Fix memory pool implementation

Summary: The memory pool implementation was written back in the days when I only had one GPU, and as a result I overlooked the fact that: (1) CNMEM needs to have the same current device for the allocation and deallocation to take place correctly. (2) cub needs the device id of the pointer passed in for proper deallocation. As a result, since C2 right now switches contexts very frequently, I added a global map to keep record of the pointer affiliations, and use that for deallocation when we are at another context. I have not tested the speed but assuming that std::unordered_map is not too bad this should be fairly fast. Differential Revision: D4617300 fbshipit-source-id: e8bb366616cd93504e7d68b7f999011cd49caba5
facebookarchive · Feb 27, 2017 · d4fea53 · d4fea53
1 parent e53b0c6
commit d4fea53
Showing 1 changed file with 36 additions and 5 deletions.

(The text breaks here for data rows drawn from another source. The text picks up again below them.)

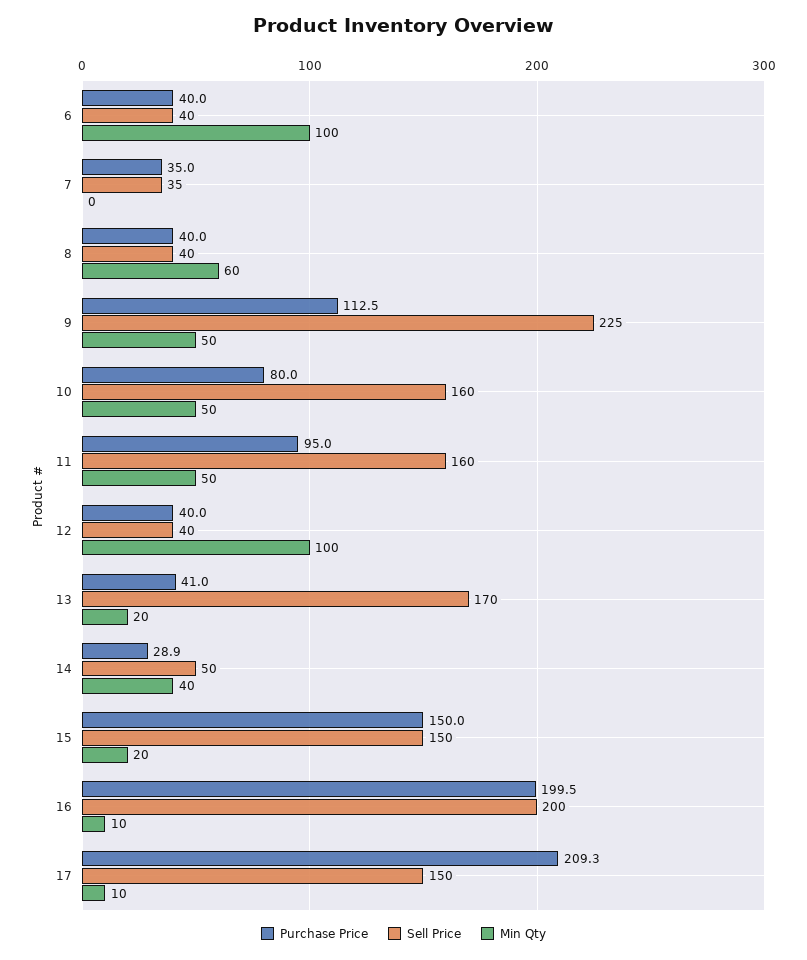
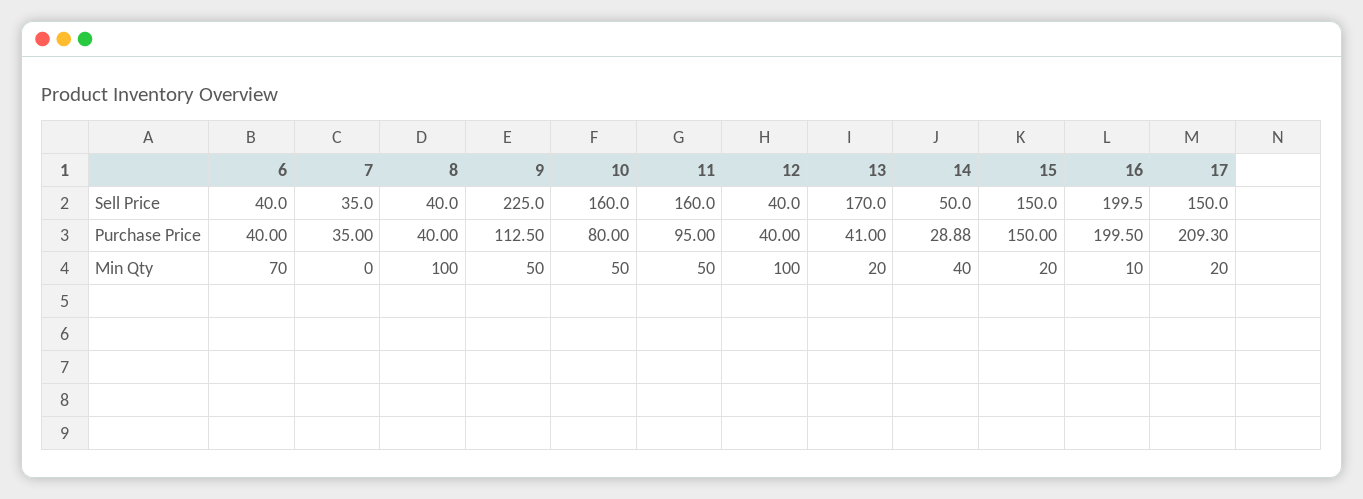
  {
    "Purchase Price": {
      "6": 40,
      "7": 35,
      "8": 40,
      "9": 112.5,
      "10": 80,
      "11": 95,
      "12": 40,
      "13": 41,
      "14": 28.88,
      "15": 150,
      "16": 199.5,
      "17": 209.3
    },
    "Sell Price": {
      "6": 40,
      "7": 35,
      "8": 40,
      "9": 225,
      "10": 160,
      "11": 160,
      "12": 40,
      "13": 170,
      "14": 50,
      "15": 150,
      "16": 199.5,
      "17": 150
    },
    "Min Qty": {
-     "6": 100,
+     "6": 70,
      "7": 0,
-     "8": 60,
+     "8": 100,
      "9": 50,
      "10": 50,
      "11": 50,
      "12": 100,
      "13": 20,
      "14": 40,
      "15": 20,
      "16": 10,
-     "17": 10
+     "17": 20
    }
  }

diff --git a/caffe2/core/context_gpu.cu b/caffe2/core/context_gpu.cu
@@ -2,6 +2,7 @@
 #include <atomic>
 #include <cstdlib>
 #include <string>
+#include <unordered_map>
 
 #include "cub/util_allocator.cuh"
 #include "cnmem.h"
@@ -58,6 +59,19 @@ CudaMemoryPoolType g_cuda_memory_pool_type;
 vector<bool> g_cnmem_available_for_device;
 // For cub allocator
 unique_ptr<cub::CachingDeviceAllocator> g_cub_allocator;
+// an unordered map that holds the map from the cuda memory pointer to the
+// device id that it is allocated from. This is used in the cuda memory pool
+// cases, where we need the device id to carry out the deletion.

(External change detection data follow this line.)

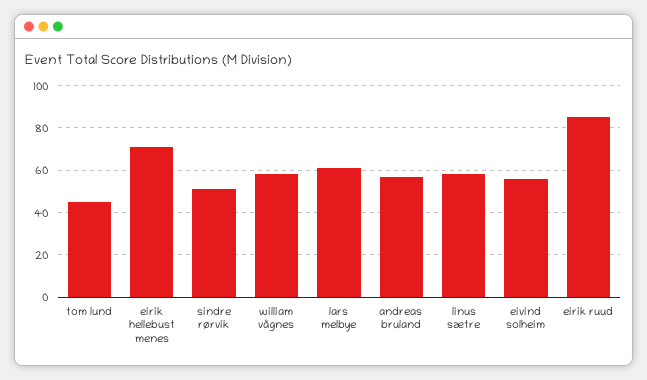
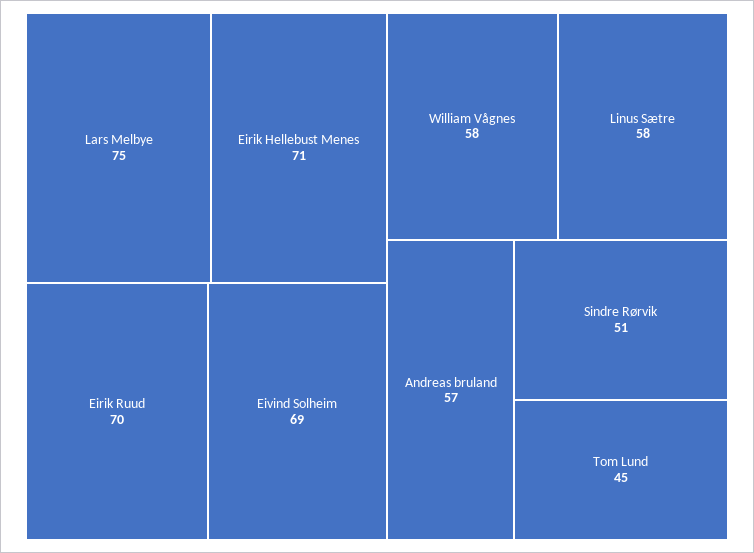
  {
    "tom lund": 45,
    "eirik hellebust menes": 71,
    "sindre rørvik": 51,
    "william vågnes": 58,
-   "lars melbye": 60,
+   "lars melbye": 75,
    "andreas bruland": 57,
    "linus sætre": 58,
-   "eivind solheim": 55,
+   "eivind solheim": 69,
-   "eirik ruud": 85
+   "eirik ruud": 70
  }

+// Note(jiayq): an alternate approach is to use cudaGetPointerAttributes, but
+// that is usually quite slow. We might want to benchmark the speed difference
+// though.
+// Note(jiayq): another alternate approach is to augment the Tensor class that
+// would allow one to record the device id. However, this does not address any
+// non-tensor allocation and deallocation.
+// Ideally, a memory pool should already have the device id information, as
+// long as we are using UVA (as of CUDA 5 and later) so the addresses are
+// unique.
+static std::unordered_map<void*, uint8_t> g_cuda_device_affiliation;
 
 CudaMemoryPoolType GetCudaMemoryPoolType() {
   return g_cuda_memory_pool_type;
@@ -298,10 +312,16 @@ void* CUDAContext::New(size_t nbytes) {
         gpuId,
         " but cnmem pool is not set up for it.");
     CNMEM_CHECK(cnmemMalloc(&ptr, nbytes, nullptr));
+    g_cuda_device_affiliation[ptr] = GetCurrentGPUID();
+    VLOG(2) << "CNMEM allocating pointer " << ptr << " on device "

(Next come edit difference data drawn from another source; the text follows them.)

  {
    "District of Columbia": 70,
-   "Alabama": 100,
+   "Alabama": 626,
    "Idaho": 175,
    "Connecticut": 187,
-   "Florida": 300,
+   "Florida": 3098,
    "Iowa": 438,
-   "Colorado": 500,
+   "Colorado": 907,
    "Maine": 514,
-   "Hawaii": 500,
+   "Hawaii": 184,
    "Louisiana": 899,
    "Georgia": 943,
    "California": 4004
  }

+            << GetCurrentGPUID();
     return ptr;
   }
   case CudaMemoryPoolType::CUB:
     CUDA_CHECK(g_cub_allocator->DeviceAllocate(&ptr, nbytes));
+    g_cuda_device_affiliation[ptr] = GetCurrentGPUID();
+    VLOG(2) << "CUB allocating pointer " << ptr << " on device "
+            << GetCurrentGPUID();
     return ptr;
   }
   return nullptr;
@@ -324,15 +344,26 @@ void CUDAContext::Delete(void* ptr) {
     if (error != cudaSuccess && error != cudaErrorCudartUnloading) {
       LOG(FATAL) << "Error at: " << __FILE__ << ":" << __LINE__ << ": "
                  << cudaGetErrorString(error);
-		}
+    }
     break; }
-  case CudaMemoryPoolType::CNMEM:
-  	CNMEM_CHECK(cnmemFree(ptr, nullptr));
+  case CudaMemoryPoolType::CNMEM: {
+    auto it = g_cuda_device_affiliation.find(ptr);
+    DCHECK(it != g_cuda_device_affiliation.end());
+    DeviceGuard guard(it->second);
+    VLOG(2) << "CNMEM freeing pointer " << ptr << " on device " << it->second;
+    CNMEM_CHECK(cnmemFree(ptr, nullptr));
+    g_cuda_device_affiliation.erase(it);
     break;
-  case CudaMemoryPoolType::CUB:
-    CUDA_CHECK(g_cub_allocator->DeviceFree(ptr));
+  }
+  case CudaMemoryPoolType::CUB: {
+    auto it = g_cuda_device_affiliation.find(ptr);
+    DCHECK(it != g_cuda_device_affiliation.end());
+    VLOG(2) << "CUB freeing pointer " << ptr << " on device " << it->second;
+    CUDA_CHECK(g_cub_allocator->DeviceFree(it->second, ptr));
+    g_cuda_device_affiliation.erase(it);
     break;
   }
+  }
 }
 
 }  // namespace caffe2